## WORK TO COMPLETE
A verbatim copy of every entry is required. Produce it now.

## DATA FOR THIS EXERCISE
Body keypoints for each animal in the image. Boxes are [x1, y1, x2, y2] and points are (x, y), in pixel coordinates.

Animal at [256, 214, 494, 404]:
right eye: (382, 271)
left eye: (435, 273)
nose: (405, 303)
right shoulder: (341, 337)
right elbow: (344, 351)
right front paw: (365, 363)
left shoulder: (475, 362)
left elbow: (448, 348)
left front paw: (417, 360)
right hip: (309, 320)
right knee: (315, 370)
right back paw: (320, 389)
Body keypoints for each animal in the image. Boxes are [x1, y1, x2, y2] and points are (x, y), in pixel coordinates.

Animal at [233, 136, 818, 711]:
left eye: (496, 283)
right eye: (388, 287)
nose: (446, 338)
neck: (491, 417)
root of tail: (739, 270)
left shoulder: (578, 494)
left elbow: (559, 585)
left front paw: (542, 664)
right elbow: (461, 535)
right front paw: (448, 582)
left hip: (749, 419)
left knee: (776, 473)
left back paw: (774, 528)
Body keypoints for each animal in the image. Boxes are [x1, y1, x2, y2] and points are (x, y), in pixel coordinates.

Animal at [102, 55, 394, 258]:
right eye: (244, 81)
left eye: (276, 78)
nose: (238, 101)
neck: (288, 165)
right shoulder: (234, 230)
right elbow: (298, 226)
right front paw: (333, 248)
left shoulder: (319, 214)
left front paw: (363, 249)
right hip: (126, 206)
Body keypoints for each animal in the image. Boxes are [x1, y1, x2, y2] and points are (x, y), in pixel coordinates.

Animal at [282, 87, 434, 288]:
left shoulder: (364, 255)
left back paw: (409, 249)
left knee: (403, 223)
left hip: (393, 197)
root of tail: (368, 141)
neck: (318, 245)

## RESPONSE TO THIS EXERCISE
Body keypoints for each animal in the image. Boxes are [x1, y1, x2, y2] and points are (x, y), in pixel coordinates.

Animal at [256, 214, 494, 404]:
right eye: (382, 271)
left eye: (435, 273)
nose: (405, 303)
right shoulder: (341, 337)
right elbow: (344, 351)
right front paw: (365, 363)
left shoulder: (475, 362)
left elbow: (448, 348)
left front paw: (417, 360)
right hip: (309, 320)
right knee: (315, 370)
right back paw: (320, 389)
Body keypoints for each animal in the image. Boxes are [x1, y1, x2, y2] and points are (x, y), in pixel coordinates.

Animal at [233, 136, 818, 711]:
left eye: (496, 283)
right eye: (388, 287)
nose: (446, 338)
neck: (491, 417)
root of tail: (739, 270)
left shoulder: (578, 494)
left elbow: (559, 585)
left front paw: (542, 664)
right elbow: (461, 535)
right front paw: (448, 582)
left hip: (749, 419)
left knee: (776, 473)
left back paw: (774, 528)
Body keypoints for each animal in the image. Boxes are [x1, y1, x2, y2] and points are (x, y), in pixel coordinates.

Animal at [102, 55, 394, 258]:
right eye: (244, 81)
left eye: (276, 78)
nose: (238, 101)
neck: (288, 165)
right shoulder: (234, 230)
right elbow: (298, 226)
right front paw: (333, 248)
left shoulder: (319, 214)
left front paw: (363, 249)
right hip: (126, 206)
Body keypoints for each animal in the image. Boxes are [x1, y1, x2, y2] and points are (x, y), in pixel coordinates.

Animal at [282, 87, 434, 288]:
left shoulder: (364, 255)
left back paw: (409, 249)
left knee: (403, 223)
left hip: (393, 197)
root of tail: (368, 141)
neck: (318, 245)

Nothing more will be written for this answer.